Kolumne Bauernfrühstück: Wo die Sonnenblume stramm steht
Wenn Sie in der Provinz unterwegs sind, nehmen Sie das Bauernfrühstück: Das ist immer frisch zubereitet. Oder Sie fahren eben nach Mallorca.
H allöchen und Hola! Ich melde mich anlässlich meiner ersten Kolumne aus Mallorca, dem verlängerten Wohnzimmer des deutschen Spießers. Und ja, tatsächlich mache ich hier exakt das, was das Kopfkino linksgrüner Metropolenbewohner für Leute wie mich im Repertoire hat: Pauschalurlaub. Sechs Tage im Viersternehotel, Meerblick, Halbpension, drei Pools und abends Animation mit allem Zipp und Zapp. Kannste nicht meckern, sagen wir Brandenburger dazu.

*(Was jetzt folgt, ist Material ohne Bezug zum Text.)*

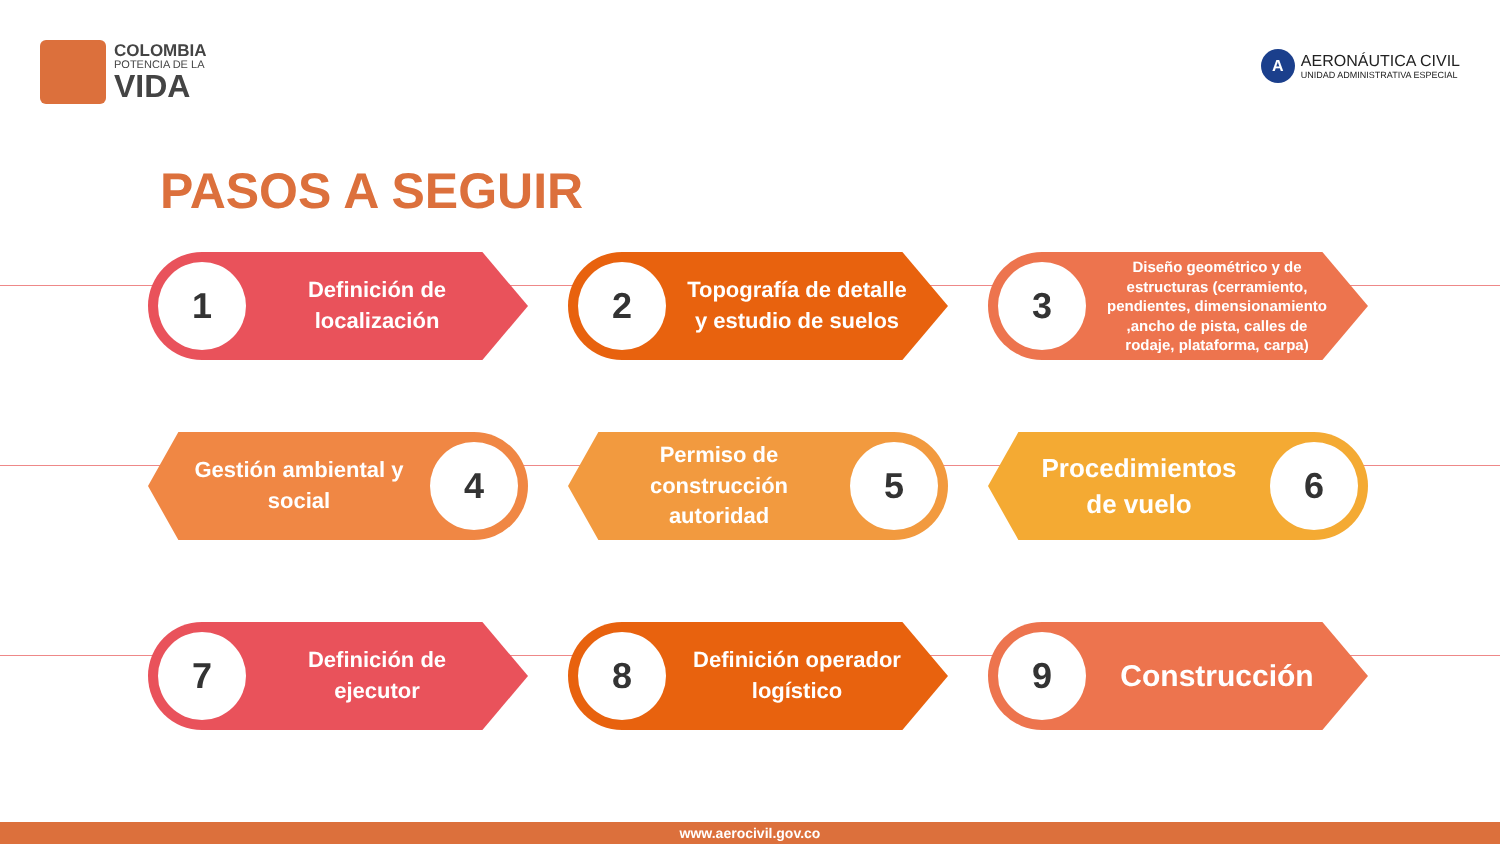COLOMBIA
POTENCIA DE LA
VIDA
A
AERONÁUTICA CIVIL
UNIDAD ADMINISTRATIVA ESPECIAL
PASOS A SEGUIR
1
Definición de localización
2
Topografía de detalle y estudio de suelos
3
Diseño geométrico y de estructuras (cerramiento, pendientes, dimensionamiento ,ancho de pista, calles de rodaje, plataforma, carpa)
4
Gestión ambiental y social
5
Permiso de construcción autoridad
6
Procedimientos de vuelo
7
Definición de ejecutor
8
Definición operador logístico
9
Construcción
www.aerocivil.gov.co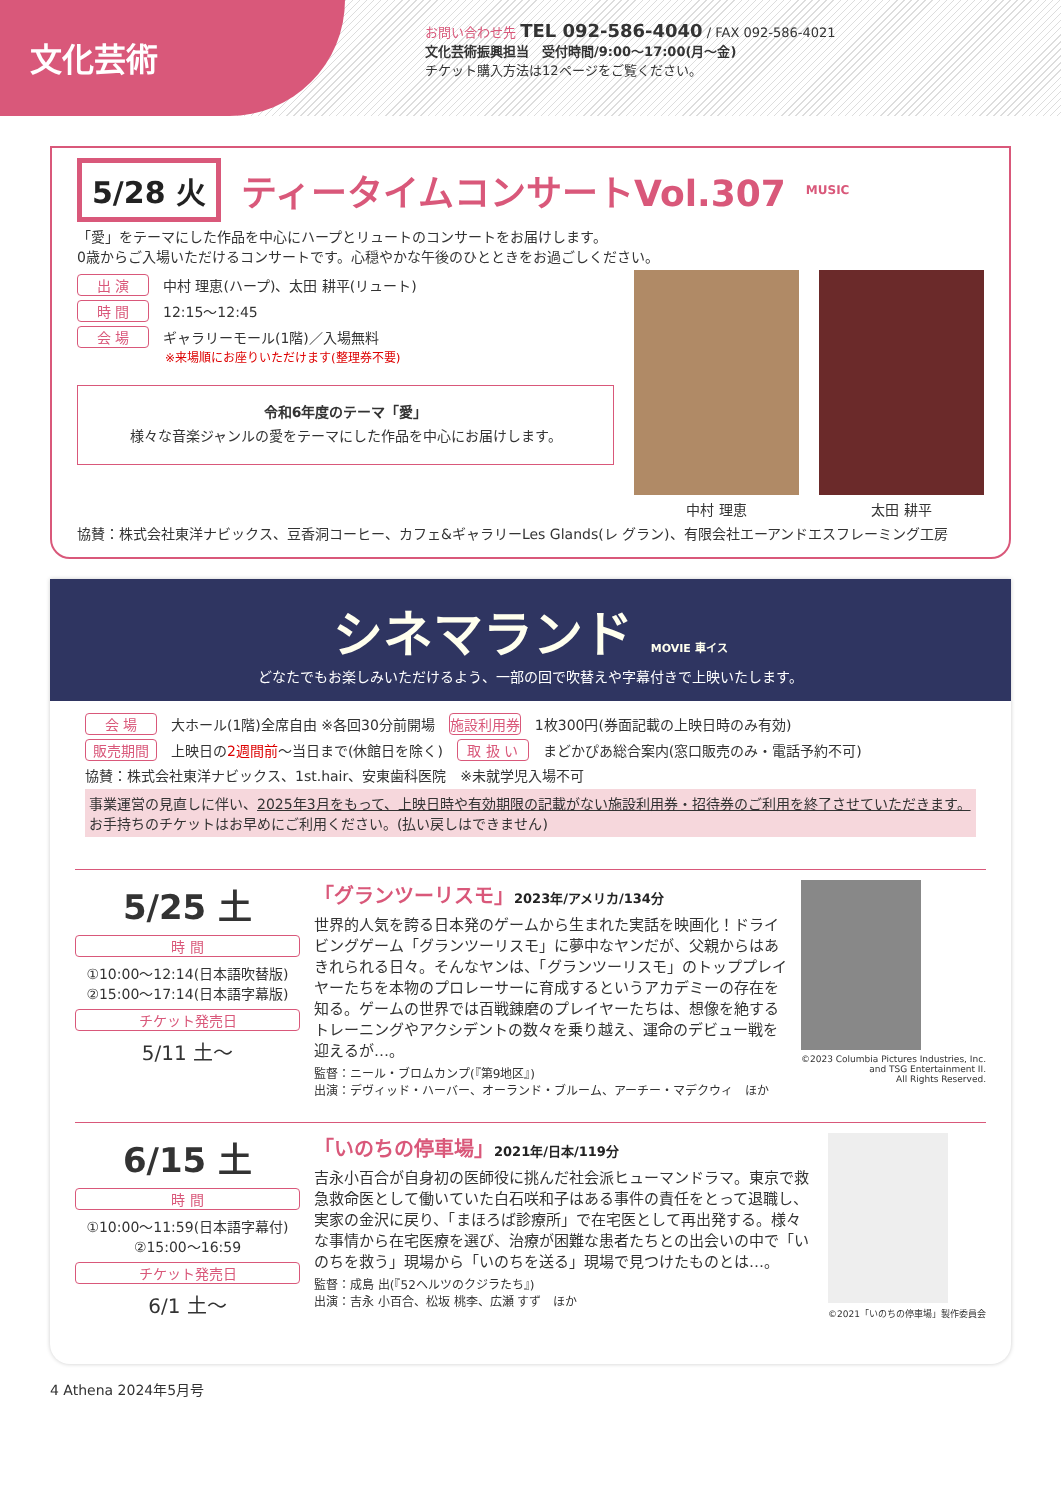文化芸術
お問い合わせ先 TEL 092-586-4040 / FAX 092-586-4021
文化芸術振興担当　受付時間/9:00〜17:00(月〜金)
チケット購入方法は12ページをご覧ください。
5/28 火 ティータイムコンサートVol.307 MUSIC
「愛」をテーマにした作品を中心にハープとリュートのコンサートをお届けします。
0歳からご入場いただけるコンサートです。心穏やかな午後のひとときをお過ごしください。
出 演 中村 理恵(ハープ)、太田 耕平(リュート)
時 間 12:15〜12:45
会 場 ギャラリーモール(1階)／入場無料
※来場順にお座りいただけます(整理券不要)
令和6年度のテーマ「愛」
様々な音楽ジャンルの愛をテーマにした作品を中心にお届けします。
中村 理恵 太田 耕平
協賛：株式会社東洋ナビックス、豆香洞コーヒー、カフェ&ギャラリーLes Glands(レ グラン)、有限会社エーアンドエスフレーミング工房
シネマランド MOVIE 車イス
どなたでもお楽しみいただけるよう、一部の回で吹替えや字幕付きで上映いたします。
会 場 大ホール(1階)全席自由 ※各回30分前開場　施設利用券 1枚300円(券面記載の上映日時のみ有効)
販売期間 上映日の2週間前〜当日まで(休館日を除く)　取 扱 い まどかぴあ総合案内(窓口販売のみ・電話予約不可)
協賛：株式会社東洋ナビックス、1st.hair、安東歯科医院　※未就学児入場不可
事業運営の見直しに伴い、2025年3月をもって、上映日時や有効期限の記載がない施設利用券・招待券のご利用を終了させていただきます。お手持ちのチケットはお早めにご利用ください。(払い戻しはできません)
5/25 土
時 間
①10:00〜12:14(日本語吹替版)
②15:00〜17:14(日本語字幕版)
チケット発売日
5/11 土〜
「グランツーリスモ」2023年/アメリカ/134分
世界的人気を誇る日本発のゲームから生まれた実話を映画化！ドライビングゲーム「グランツーリスモ」に夢中なヤンだが、父親からはあきれられる日々。そんなヤンは、「グランツーリスモ」のトッププレイヤーたちを本物のプロレーサーに育成するというアカデミーの存在を知る。ゲームの世界では百戦錬磨のプレイヤーたちは、想像を絶するトレーニングやアクシデントの数々を乗り越え、運命のデビュー戦を迎えるが…。
監督：ニール・ブロムカンプ(『第9地区』)
出演：デヴィッド・ハーバー、オーランド・ブルーム、アーチー・マデクウィ　ほか
©2023 Columbia Pictures Industries, Inc.
and TSG Entertainment II.
All Rights Reserved.
6/15 土
時 間
①10:00〜11:59(日本語字幕付)
②15:00〜16:59
チケット発売日
6/1 土〜
「いのちの停車場」2021年/日本/119分
吉永小百合が自身初の医師役に挑んだ社会派ヒューマンドラマ。東京で救急救命医として働いていた白石咲和子はある事件の責任をとって退職し、実家の金沢に戻り、「まほろば診療所」で在宅医として再出発する。様々な事情から在宅医療を選び、治療が困難な患者たちとの出会いの中で「いのちを救う」現場から「いのちを送る」現場で見つけたものとは…。
監督：成島 出(『52ヘルツのクジラたち』)
出演：吉永 小百合、松坂 桃李、広瀬 すず　ほか
©2021「いのちの停車場」製作委員会
4 Athena 2024年5月号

Diesen Kolumnenplatz hier darf ich ab jetzt regelmäßig vollschreiben, weil ich etwas verkörpere, was unter taz-KollegInnen eine Art Exotenstatus darstellt. Nennen wir es Provinzialität. Provinz ist ja bekanntlich da, wovor man immer abgehauen ist: die eigene Herkunft, das Gestrige, Überwundene.
Provinz ist also mittlerweile dort, wo die anderen, die komischen Menschen wohnen, mit denen Berliner, Hamburger oder Münchner dieses zwiespältige Gefühl verbinden: Einerseits haben die Provinzler diese toll gelegenen Grundstücke rund um die Großstädte; andererseits häufig nicht die nötige Finesse bei Präsentation und Lifestyle. Warum räumen die Provinzler nicht einfach ihre Zwanzigerjahre-Häuschen im Speckgürtel, ziehen nach Marzahn und überlassen den Geschmacks-Aficionados ihre Bestandsimmobilie?
Abwechselnde Grüntöne
Denn Provinz, das ist da, wo die Dächer mit blau lackierten Ziegeln gedeckt sind, wo die Sonnenblumen stramm stehen und die Thujahecke in sich abwechselnden Grüntönen gepflanzt ist. Da, wo man auf dem Heimweg von der Landpartie kurz aus dem Volvo springt, um im Dorfgasthaus zu essen – um dann von Frauen mit pinken Haarsträhnen und indezenten Nagelapplikationen enttäuschende industriepanierte Schnitzel serviert zu bekommen. (Protipp von der Provinzlerin: Nehmen Sie immer das Bauernfrühstück; es ist das einzige Gericht, was frisch zubereitet werden muss.)
Zwei Drittel der Deutschen wissen das mit dem Bauernfrühstück übrigens – so viele Menschen leben nämlich in Kommunen unter 100.000 Einwohnern. Das gerät leicht mal aus dem Blick, wenn man in Berlin die nahe gelegene Craftbeer-Pinte ansteuert oder im Dachgarten der innerstädtisch situierten Baugruppe ein Hochbeet bepflanzt und seinen Bürohintern hernach auf einem selbst gefilzten Sitzkissen platziert. Provinz, das sind stets die anderen. Dabei ist man es zuverlässig selbst.
Einer Provinzlerin wie mir muss nix peinlich sein, deshalb fährt sie ja auch nach Mallorca. Doch bedauerlicherweise ist es hier so, wie ich es ausdrücklich nicht mag: provinziell. Mäßig geschmackvoll gekleidete Miturlauber häufen sich abends zu viel vom mallorquinischen Büffet auf ihre Teller und schaufeln es wortlos neben ihrer sonnenverbrannten Ehefrau in sich hinein. Das hat die Provinzlerin nicht gewollt. Wozu reist sie in die Welt hinaus? Sicher nicht, um auf ihresgleichen zu treffen. Im nächsten Urlaub wird sie deshalb lieber gleich zu Hause bleiben. In der Provinz.